There are two options for optimizing S3 cost:

  • Using lifecycle policies, you configure how much time will an object stay in specific storage class without using the object, before it moves to a cheaper tier (until the object finally moves into deep archive tier or even deleted completely).

For more information about setting lifecycle policies, see:

https://docs.aws.amazon.com/AmazonS3/latest/userguide/how-to-set-lifecycle-configuration-intro.html

  • Using S3 Intelligent-Tiering, objects will automatically move to the most cost-effective storage tier by their access frequency.
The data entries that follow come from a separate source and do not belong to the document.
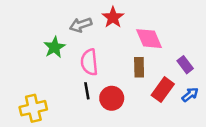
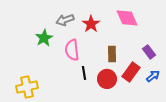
red star: (113, 17) -> (91, 24), moved
pink diamond: (149, 39) -> (127, 18), moved
black line: (87, 91) -> (84, 73), moved
red circle: (112, 98) -> (107, 79), moved

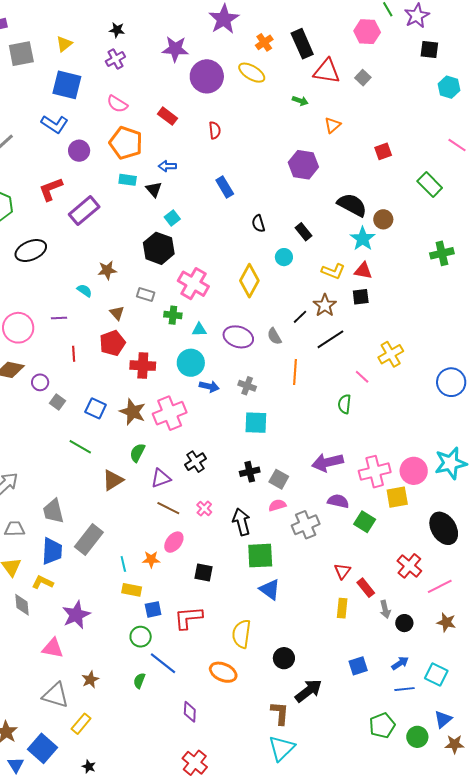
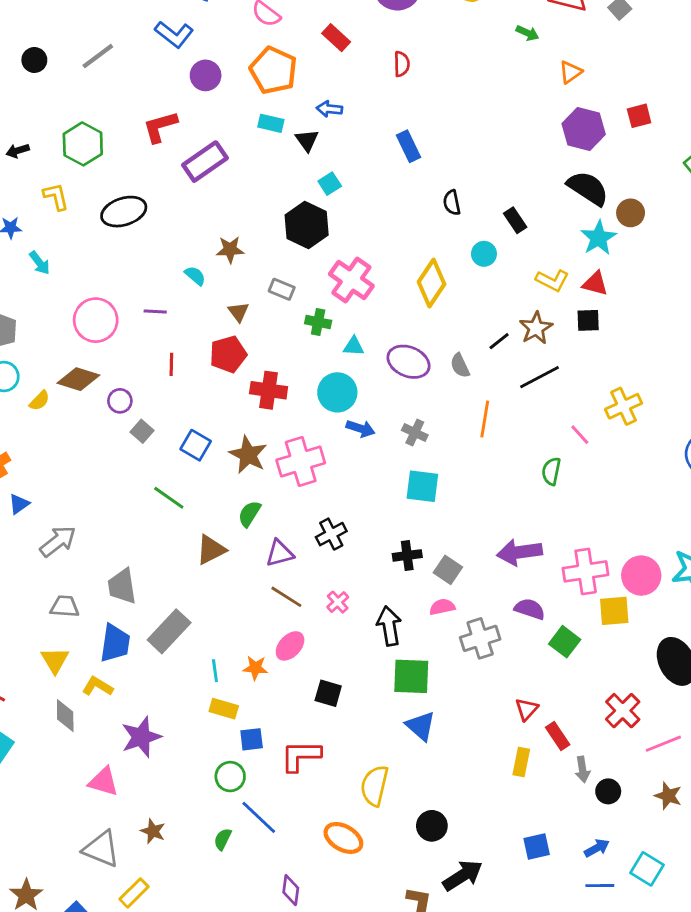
purple hexagon: (303, 165) -> (584, 129), moved
brown star: (90, 680) -> (153, 831), turned -30

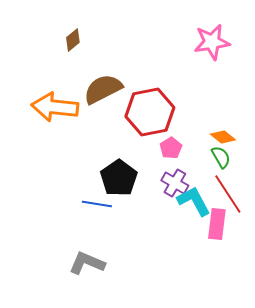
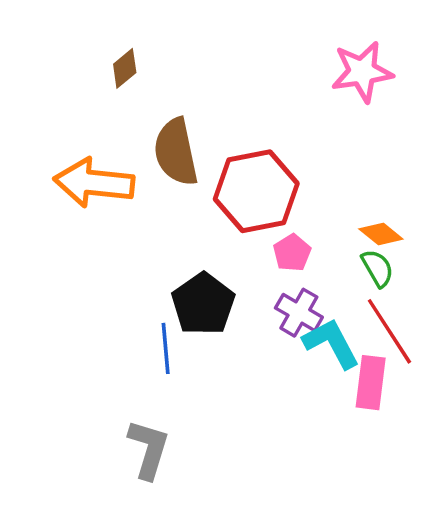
brown semicircle: (103, 89) -> (176, 152), turned -75
blue line: (97, 204) -> (166, 348), turned 76
gray L-shape: (87, 263) -> (149, 449), turned 84

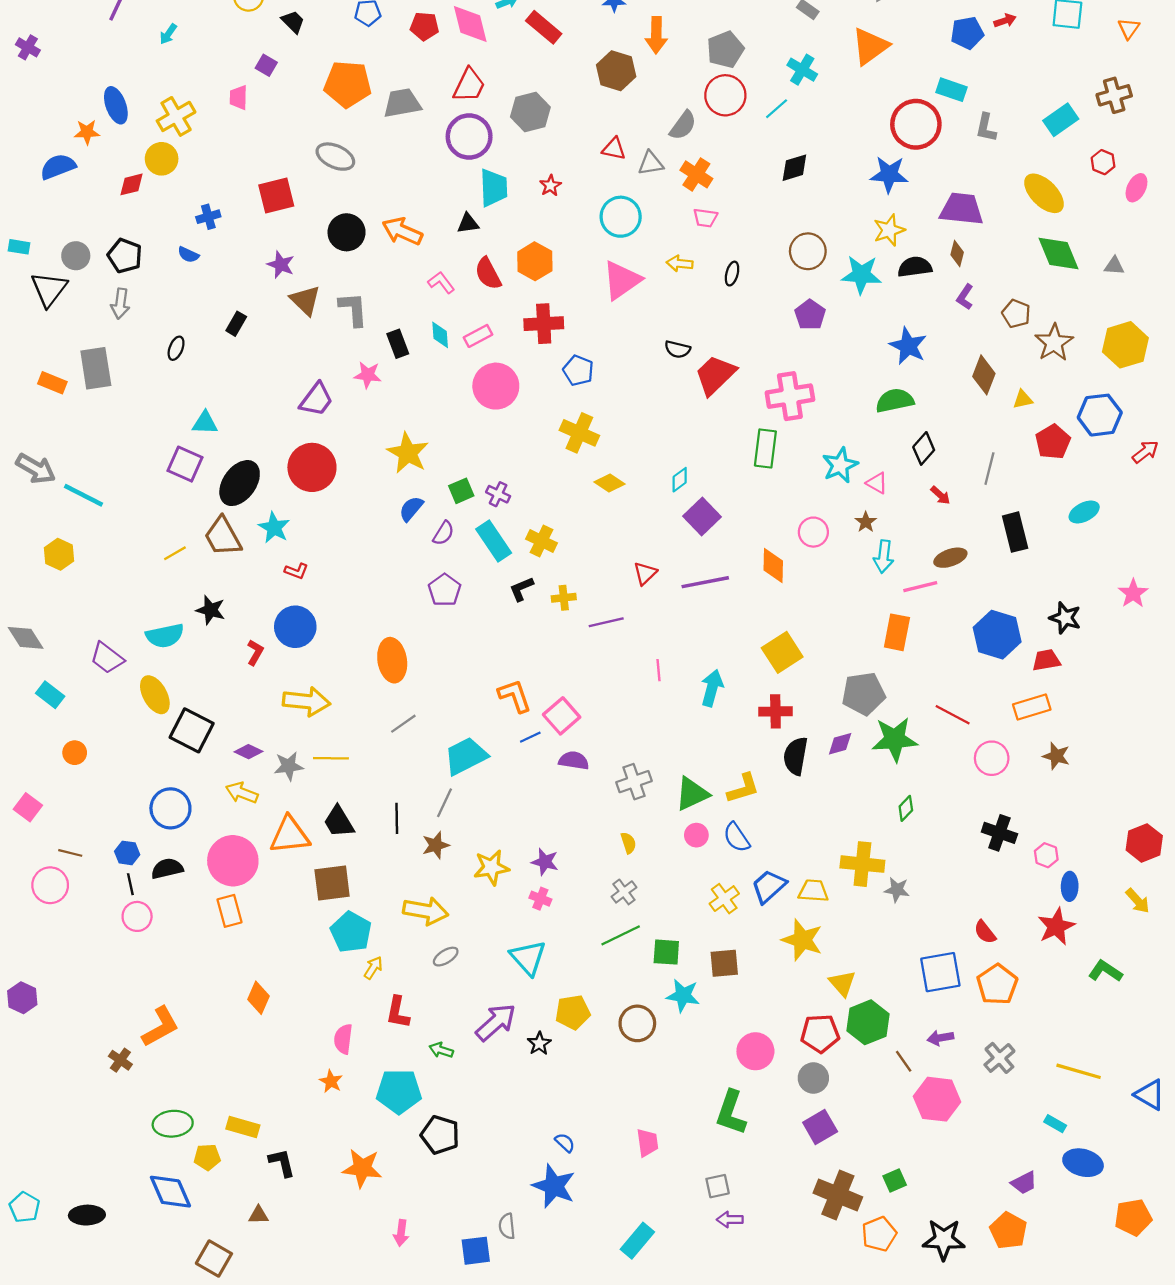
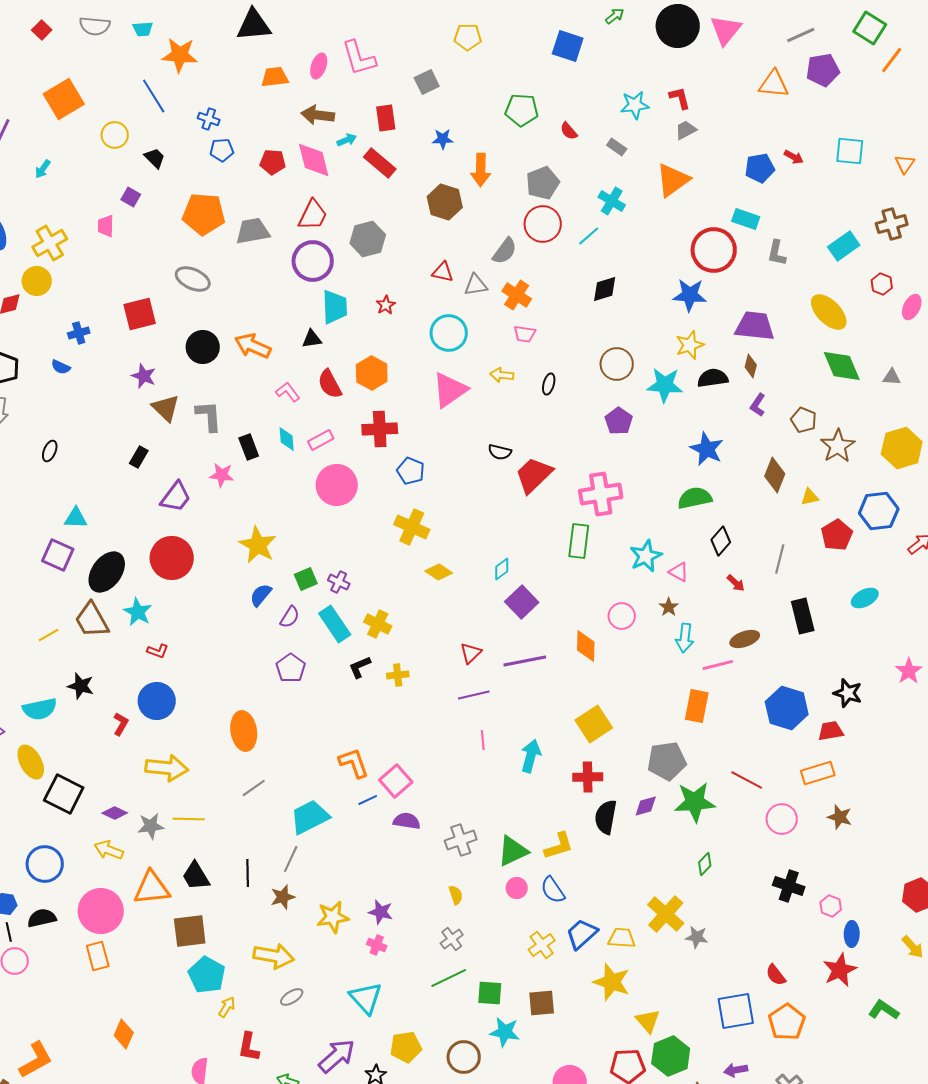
red arrow: (1005, 21) -> (794, 157), turned 48
black rectangle: (236, 324) -> (139, 457), moved
purple line: (606, 622) -> (474, 695), moved
yellow cross: (862, 864) -> (666, 914), turned 36

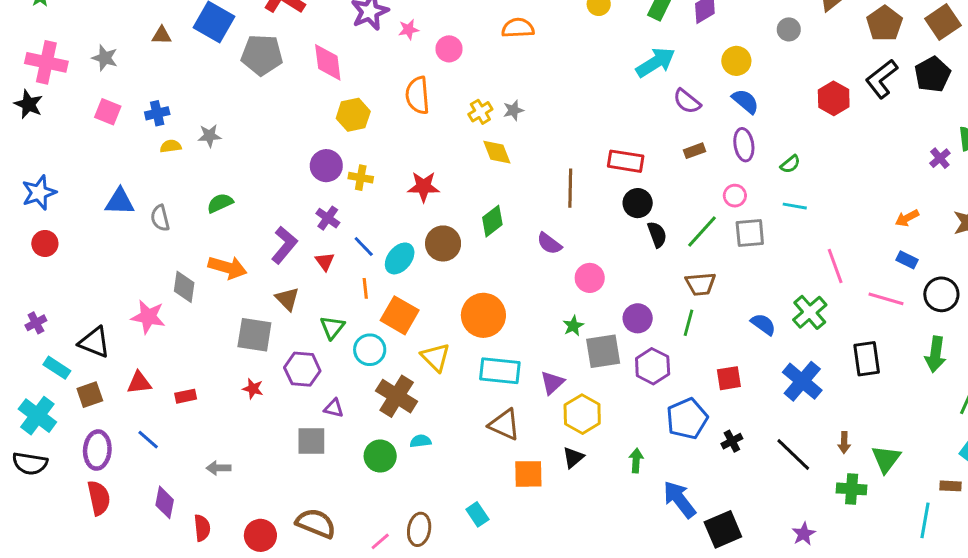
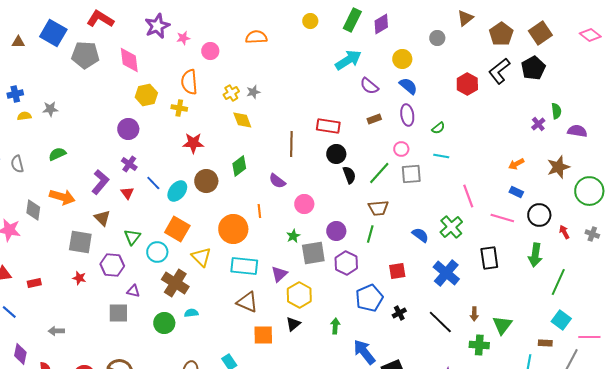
yellow cross: (361, 178) -> (179, 108), moved
orange line: (365, 288) -> (259, 211), moved

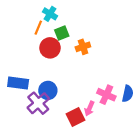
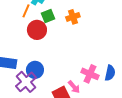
orange cross: (83, 47) -> (73, 17), moved
pink arrow: (89, 109) -> (74, 87), turned -64

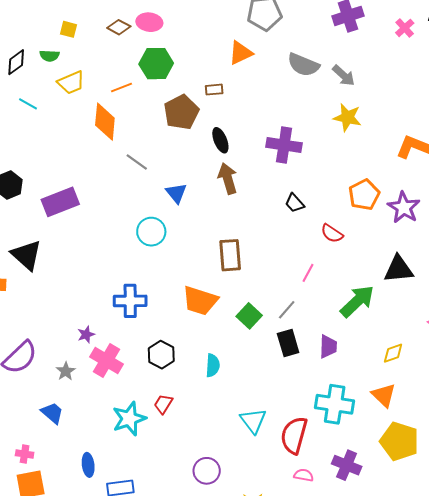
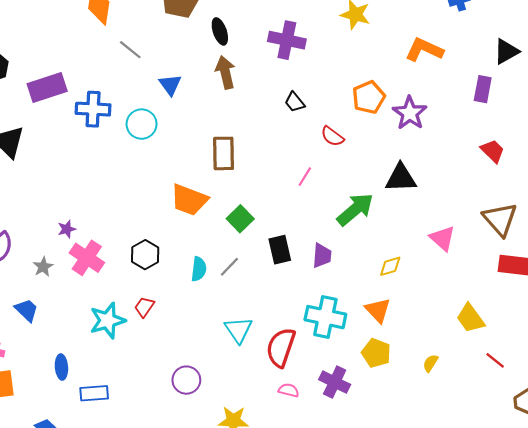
blue cross: (130, 301) -> (93, 109), moved
gray line: (287, 310) -> (229, 267), moved
yellow pentagon: (399, 441) -> (376, 353), moved, size x0.7

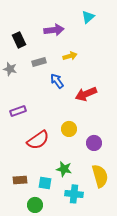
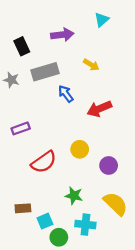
yellow arrow: (70, 56) -> (91, 65), moved, turned 48
gray rectangle: (39, 62) -> (45, 72), size x1.6
yellow semicircle: (100, 176) -> (116, 204), turned -30
cyan square: (45, 183) -> (45, 221), moved, turned -32
green circle: (35, 205) -> (59, 237), moved

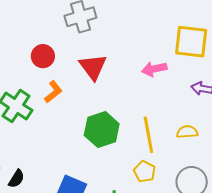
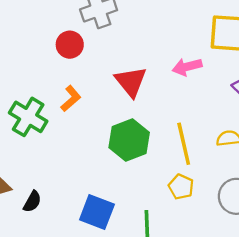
red circle: (43, 56) -> (70, 45), moved
red triangle: (93, 67) -> (131, 82), moved

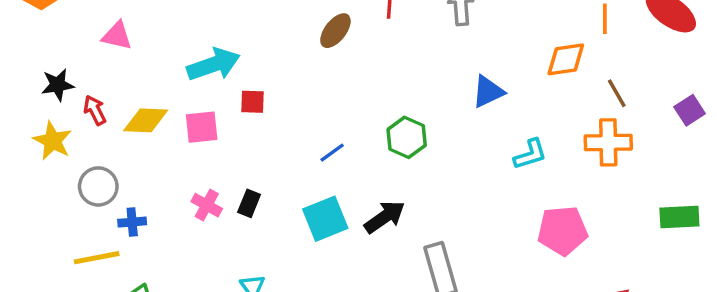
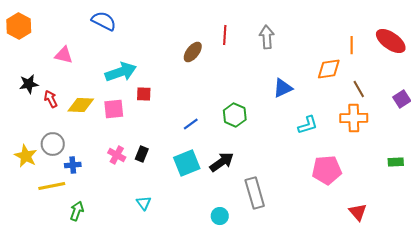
yellow star: (53, 141) -> (26, 156), moved
green rectangle: (679, 217) -> (396, 162), size x0.7

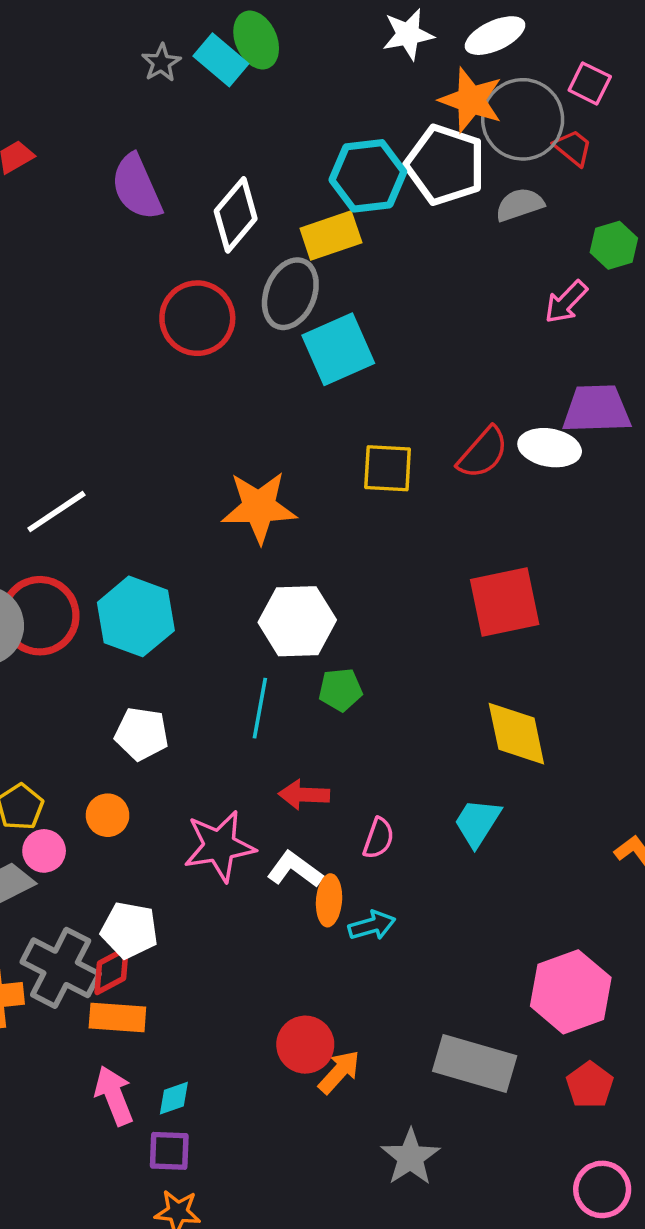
Unlike lifecycle policies, object might move between hot storage (such as S3) to archive storage (such as S3 Glacier or deep archive), and vice versa, if an object in an archive tier suddenly was accessed, it will move to hot tier (such as S3).

For more information about S3 Intelligent-tiering, see:

https://docs.aws.amazon.com/AmazonS3/latest/userguide/using-intelligent-tiering.html

Another simply tip for saving cost is to remove unused resources – from underutilized EC2 instance, unassigned public IP address, unattached EBS volume, etc.

AWS Trusted Advisor can assist you discover underutilized or unused resources.

For more information, see:

https://docs.aws.amazon.com/awssupport/latest/user/trusted-advisor-check-reference.html#cost-optimization-checks

Step 3 – Get to know your workloads (cloud optimization)

When you deploy your workload for the first time, you don’t have enough information about its potential usage and cost.

You might choose too small or too large instance type, you might be using too expensive storage tier, etc.

One of the ways to save cost on development or test environments, which might not need to run over weekends or after working hours, is to use AWS Instance scheduler – a combination of tagging and Lambda function, which allow you to schedule instance (both EC2 and RDS) shutdown on pre-defined hours.

For more information about AWS instance scheduler, see:

https://aws.amazon.com/premiumsupport/knowledge-center/stop-start-instance-scheduler

If your workload can survive sudden shutdown and return to function from the moment it stopped (such as video rendering, HPC workloads for genomic sequencing, etc.) and you wish to save money, use AWS Spot instances, which allows you to save up to 90% of the cost, as compared to on-demand cost.

For more information about Spot instances, see:

https://docs.aws.amazon.com/AWSEC2/latest/UserGuide/using-spot-instances.html#spot-get-started

If your workload has the same usage pattern for long period of time (without shutdown or restart), consider one of the following options:

  • Amazon EC2 Reserved Instances – allows you to reserve capacity for 1 or 3 years in advanced, and save up to 72% of the on-demand price.

For more information, see:

https://aws.amazon.com/ec2/pricing/reserved-instances/buyer

  • Compute savings plans – commitment to use EC2 instances, regardless of instance family, size, AZ or region. Allows saving up 66% of on-demand price.
  • EC2 instance saving plans – commitment to use specific instance family in specific region. Allows saving up to 72% of on-demand price.

For more information, see:

https://aws.amazon.com/savingsplans/faq/#Compute_.26_EC2_Instances_Savings_Plans

Summary

In this introduction post, we have reviewed the most common tools from AWS for detecting, managing and optimizing cost.

Using automated tools, allows organizations to optimize their resource consumption cost over time and over large scale and constant changing environments.